A protestor chants during a peaceful protest march from Cleopas Park to Atlanta City Hall, Sunday, June 7, 2020. (ALYSSA POINTER / ALYSSA.POINTER@AJC.COM)
A protestor chants during a peaceful protest march from Cleopas Park to Atlanta City Hall, Sunday, June 7, 2020. (ALYSSA POINTER / ALYSSA.POINTER@AJC.COM)

The Atlanta City Council this week approved a change in the city charter that will help add the voices of two people between the ages of 18-30 to the city’s Citizen Review Board, which hears complaints against Atlanta Police Officers and makes non-binding recommendations to the department about potential discipline.

According to the legislation, the amendment will ensure that the board is representative of those whose voices have been traditionally ignored.
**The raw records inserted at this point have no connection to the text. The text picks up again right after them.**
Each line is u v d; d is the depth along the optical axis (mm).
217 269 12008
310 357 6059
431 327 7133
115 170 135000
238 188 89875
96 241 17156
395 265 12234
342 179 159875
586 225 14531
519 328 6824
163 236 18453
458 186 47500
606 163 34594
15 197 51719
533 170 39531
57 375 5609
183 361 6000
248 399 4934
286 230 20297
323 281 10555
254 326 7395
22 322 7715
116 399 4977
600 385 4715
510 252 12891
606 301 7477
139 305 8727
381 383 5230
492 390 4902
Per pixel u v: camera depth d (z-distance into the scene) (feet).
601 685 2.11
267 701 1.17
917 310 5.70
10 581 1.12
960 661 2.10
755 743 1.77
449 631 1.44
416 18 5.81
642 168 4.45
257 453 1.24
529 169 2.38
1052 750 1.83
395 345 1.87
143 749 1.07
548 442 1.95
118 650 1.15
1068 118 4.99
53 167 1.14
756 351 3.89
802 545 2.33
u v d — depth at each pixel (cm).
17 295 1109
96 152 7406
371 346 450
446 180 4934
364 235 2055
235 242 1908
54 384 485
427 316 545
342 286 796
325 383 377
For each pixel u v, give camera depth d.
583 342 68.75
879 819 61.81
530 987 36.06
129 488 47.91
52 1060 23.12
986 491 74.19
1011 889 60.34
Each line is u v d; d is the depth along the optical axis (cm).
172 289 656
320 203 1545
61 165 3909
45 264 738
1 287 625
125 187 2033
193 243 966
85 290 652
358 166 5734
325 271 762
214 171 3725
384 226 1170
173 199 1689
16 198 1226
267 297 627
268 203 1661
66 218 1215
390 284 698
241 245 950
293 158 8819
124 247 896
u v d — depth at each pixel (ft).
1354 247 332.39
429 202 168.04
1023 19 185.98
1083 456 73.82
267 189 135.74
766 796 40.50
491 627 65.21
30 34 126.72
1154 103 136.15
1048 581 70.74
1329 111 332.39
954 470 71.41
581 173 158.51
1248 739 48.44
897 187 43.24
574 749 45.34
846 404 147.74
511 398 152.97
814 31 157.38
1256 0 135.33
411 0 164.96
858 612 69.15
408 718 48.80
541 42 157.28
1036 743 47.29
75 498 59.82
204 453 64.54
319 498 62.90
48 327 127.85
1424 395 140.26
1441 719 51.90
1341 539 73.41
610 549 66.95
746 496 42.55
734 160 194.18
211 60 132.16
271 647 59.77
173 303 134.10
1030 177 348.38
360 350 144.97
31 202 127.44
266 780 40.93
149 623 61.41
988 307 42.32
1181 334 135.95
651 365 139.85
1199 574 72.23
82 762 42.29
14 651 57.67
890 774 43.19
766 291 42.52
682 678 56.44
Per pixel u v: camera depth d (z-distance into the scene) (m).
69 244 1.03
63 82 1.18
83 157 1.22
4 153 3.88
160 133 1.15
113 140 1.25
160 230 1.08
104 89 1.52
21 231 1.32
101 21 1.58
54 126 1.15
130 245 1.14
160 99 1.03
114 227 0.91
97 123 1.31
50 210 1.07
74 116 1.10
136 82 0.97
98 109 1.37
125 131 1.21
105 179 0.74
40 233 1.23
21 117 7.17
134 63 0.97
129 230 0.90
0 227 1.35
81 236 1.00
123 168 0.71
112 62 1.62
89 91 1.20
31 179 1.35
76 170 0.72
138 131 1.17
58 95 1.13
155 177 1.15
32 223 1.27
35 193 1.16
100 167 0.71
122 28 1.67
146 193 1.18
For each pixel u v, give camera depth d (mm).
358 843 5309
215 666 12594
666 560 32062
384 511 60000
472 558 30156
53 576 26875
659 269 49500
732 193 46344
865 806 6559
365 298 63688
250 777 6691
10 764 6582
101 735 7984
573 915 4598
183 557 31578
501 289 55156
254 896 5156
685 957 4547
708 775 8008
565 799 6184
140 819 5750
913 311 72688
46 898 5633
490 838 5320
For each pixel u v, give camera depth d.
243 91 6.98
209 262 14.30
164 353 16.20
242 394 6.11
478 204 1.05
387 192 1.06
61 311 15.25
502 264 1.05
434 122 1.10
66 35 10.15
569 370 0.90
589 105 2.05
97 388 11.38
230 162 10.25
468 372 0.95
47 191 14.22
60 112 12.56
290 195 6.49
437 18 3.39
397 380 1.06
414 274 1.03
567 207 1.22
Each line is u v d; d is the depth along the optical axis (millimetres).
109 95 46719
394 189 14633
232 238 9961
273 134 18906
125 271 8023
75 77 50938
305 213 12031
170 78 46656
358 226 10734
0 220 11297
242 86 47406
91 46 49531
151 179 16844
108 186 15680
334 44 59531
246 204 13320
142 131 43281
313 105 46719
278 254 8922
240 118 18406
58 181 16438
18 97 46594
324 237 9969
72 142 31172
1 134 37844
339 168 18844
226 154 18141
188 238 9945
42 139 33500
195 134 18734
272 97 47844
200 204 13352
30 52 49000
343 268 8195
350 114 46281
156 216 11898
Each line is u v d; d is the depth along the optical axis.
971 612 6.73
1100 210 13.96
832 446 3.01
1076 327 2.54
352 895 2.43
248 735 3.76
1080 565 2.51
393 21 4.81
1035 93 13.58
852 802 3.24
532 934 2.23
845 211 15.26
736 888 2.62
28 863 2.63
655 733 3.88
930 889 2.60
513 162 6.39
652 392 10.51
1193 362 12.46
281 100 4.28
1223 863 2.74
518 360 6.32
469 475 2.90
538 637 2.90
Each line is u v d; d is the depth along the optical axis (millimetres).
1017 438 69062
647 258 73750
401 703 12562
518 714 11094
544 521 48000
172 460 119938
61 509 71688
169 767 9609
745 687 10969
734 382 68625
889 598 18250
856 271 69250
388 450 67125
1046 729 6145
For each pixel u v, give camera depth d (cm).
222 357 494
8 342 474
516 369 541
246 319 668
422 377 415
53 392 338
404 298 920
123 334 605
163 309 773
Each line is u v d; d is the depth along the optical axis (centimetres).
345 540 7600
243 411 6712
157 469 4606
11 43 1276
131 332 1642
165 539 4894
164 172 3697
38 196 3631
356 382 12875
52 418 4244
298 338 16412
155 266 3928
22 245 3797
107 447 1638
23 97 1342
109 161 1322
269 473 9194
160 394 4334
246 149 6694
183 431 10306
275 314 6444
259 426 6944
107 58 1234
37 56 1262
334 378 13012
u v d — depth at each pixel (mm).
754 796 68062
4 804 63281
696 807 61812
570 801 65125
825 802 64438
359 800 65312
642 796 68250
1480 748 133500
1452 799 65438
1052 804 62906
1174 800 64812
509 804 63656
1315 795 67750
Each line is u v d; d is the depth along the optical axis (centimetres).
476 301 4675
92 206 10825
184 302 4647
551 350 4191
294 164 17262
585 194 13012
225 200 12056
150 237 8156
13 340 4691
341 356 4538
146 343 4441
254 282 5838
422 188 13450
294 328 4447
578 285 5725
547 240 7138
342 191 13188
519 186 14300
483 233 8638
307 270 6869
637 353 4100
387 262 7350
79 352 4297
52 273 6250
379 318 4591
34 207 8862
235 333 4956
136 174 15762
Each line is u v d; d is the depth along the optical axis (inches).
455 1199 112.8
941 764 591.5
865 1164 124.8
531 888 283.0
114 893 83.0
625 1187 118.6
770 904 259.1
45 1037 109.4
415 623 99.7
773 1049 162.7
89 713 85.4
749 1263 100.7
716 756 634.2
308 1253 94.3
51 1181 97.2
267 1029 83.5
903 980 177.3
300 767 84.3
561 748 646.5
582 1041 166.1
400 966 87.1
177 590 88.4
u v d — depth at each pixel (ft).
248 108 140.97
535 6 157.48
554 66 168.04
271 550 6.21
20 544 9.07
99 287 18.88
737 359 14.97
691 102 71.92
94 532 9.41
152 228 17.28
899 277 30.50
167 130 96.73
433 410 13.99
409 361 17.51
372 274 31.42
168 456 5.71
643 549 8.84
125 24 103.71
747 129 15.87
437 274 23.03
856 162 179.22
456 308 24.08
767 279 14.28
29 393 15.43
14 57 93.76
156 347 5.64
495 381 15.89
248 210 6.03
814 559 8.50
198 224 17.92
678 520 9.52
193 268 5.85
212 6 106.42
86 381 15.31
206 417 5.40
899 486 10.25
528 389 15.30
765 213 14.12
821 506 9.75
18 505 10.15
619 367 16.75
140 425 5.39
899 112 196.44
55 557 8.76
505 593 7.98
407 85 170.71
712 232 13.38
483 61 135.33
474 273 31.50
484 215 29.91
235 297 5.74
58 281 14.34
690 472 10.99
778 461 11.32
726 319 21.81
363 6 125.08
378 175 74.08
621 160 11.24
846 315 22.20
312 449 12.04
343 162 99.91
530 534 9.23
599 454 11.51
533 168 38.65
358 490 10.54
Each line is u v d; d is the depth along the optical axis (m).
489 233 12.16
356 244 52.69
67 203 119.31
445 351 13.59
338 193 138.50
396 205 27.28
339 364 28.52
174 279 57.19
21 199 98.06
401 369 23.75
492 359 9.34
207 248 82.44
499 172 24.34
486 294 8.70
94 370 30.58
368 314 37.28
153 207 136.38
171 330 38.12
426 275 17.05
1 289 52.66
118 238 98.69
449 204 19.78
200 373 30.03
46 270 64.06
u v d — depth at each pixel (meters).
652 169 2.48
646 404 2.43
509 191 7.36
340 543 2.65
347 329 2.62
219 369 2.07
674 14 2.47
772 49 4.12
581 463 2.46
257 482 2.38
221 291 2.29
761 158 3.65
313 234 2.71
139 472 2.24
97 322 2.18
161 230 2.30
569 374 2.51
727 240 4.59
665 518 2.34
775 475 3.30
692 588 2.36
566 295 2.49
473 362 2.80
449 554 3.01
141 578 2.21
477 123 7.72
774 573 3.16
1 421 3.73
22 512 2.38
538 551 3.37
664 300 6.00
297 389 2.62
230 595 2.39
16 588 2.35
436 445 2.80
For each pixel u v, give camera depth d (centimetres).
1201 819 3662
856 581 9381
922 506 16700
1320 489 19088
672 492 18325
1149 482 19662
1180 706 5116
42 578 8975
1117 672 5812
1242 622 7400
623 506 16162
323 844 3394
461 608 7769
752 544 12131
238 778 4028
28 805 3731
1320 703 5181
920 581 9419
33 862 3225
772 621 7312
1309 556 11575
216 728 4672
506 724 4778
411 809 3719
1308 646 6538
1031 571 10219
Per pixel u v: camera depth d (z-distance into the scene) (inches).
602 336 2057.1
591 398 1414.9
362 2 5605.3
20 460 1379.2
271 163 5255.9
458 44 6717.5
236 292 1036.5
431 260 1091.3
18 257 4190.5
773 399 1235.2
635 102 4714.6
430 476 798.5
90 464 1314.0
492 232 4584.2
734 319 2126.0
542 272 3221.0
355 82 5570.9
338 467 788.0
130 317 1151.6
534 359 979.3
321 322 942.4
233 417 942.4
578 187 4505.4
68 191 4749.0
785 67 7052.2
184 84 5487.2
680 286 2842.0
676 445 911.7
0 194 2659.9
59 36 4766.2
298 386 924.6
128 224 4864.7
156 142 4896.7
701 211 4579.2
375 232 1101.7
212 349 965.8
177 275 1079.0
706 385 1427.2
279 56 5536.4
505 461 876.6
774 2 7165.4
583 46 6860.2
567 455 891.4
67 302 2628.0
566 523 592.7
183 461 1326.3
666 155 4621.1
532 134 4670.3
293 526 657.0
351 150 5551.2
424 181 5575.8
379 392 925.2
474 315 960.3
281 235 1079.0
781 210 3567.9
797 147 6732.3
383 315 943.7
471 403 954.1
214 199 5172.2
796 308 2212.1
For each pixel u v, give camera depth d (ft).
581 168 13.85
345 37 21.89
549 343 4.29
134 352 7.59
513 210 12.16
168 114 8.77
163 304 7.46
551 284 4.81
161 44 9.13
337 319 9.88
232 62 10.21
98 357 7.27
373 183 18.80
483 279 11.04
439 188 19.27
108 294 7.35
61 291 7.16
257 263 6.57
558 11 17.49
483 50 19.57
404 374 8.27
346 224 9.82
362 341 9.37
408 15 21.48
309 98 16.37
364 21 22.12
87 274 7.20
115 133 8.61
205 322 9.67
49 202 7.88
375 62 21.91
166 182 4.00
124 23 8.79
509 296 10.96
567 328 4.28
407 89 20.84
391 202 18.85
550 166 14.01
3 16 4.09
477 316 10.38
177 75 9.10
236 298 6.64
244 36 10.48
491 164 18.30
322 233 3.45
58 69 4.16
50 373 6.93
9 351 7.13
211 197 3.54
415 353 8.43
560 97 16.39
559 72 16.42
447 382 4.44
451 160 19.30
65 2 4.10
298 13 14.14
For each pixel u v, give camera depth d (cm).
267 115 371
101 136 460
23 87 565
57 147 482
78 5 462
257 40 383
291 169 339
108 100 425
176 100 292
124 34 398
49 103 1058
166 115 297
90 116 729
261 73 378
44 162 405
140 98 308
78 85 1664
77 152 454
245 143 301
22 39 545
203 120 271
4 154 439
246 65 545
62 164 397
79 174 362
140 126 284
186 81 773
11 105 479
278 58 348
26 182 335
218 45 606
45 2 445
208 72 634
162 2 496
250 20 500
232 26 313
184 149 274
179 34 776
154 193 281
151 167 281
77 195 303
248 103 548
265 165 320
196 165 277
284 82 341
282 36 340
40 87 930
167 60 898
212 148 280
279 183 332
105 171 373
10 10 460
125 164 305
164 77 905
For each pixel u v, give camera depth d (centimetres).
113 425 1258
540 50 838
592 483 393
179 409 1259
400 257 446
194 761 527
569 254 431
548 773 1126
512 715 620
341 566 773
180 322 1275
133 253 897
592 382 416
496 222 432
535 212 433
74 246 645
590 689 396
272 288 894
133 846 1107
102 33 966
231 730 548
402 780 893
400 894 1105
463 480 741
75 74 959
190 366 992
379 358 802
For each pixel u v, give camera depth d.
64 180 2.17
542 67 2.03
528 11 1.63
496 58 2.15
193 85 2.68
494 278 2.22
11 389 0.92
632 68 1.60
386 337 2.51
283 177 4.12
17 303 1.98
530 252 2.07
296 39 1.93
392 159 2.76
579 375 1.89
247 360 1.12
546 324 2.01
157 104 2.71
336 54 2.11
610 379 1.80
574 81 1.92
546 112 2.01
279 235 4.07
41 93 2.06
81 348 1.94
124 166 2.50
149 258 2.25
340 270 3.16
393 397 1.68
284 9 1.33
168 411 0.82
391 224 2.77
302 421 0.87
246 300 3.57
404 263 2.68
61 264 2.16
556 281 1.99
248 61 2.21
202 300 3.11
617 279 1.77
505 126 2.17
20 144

The change is one of many reforms the city has pursued in the aftermath of the civil unrest over police brutality in the summer of 2020.

In July, the council expanded the board’s power so that members could compel the police chief to personally appear before the body if the chief rejected the board’s findings.

The charter amendment that the council unanimously approved Monday grants the Atlanta University Center Consortium, Inc. and the Street Smart Youth Project, Inc. the authority to each appoint a board member between the age of 18 and 30.

“The voices and participation of younger Atlanta residents have not been represented among the diverse membership of the board and has been a concern raised by the younger generation and elected officials,” according to the ordinance amending the charter. “The addition of the members of the younger generation will ensure that more voices are heard and represented in the work of civilian oversight.”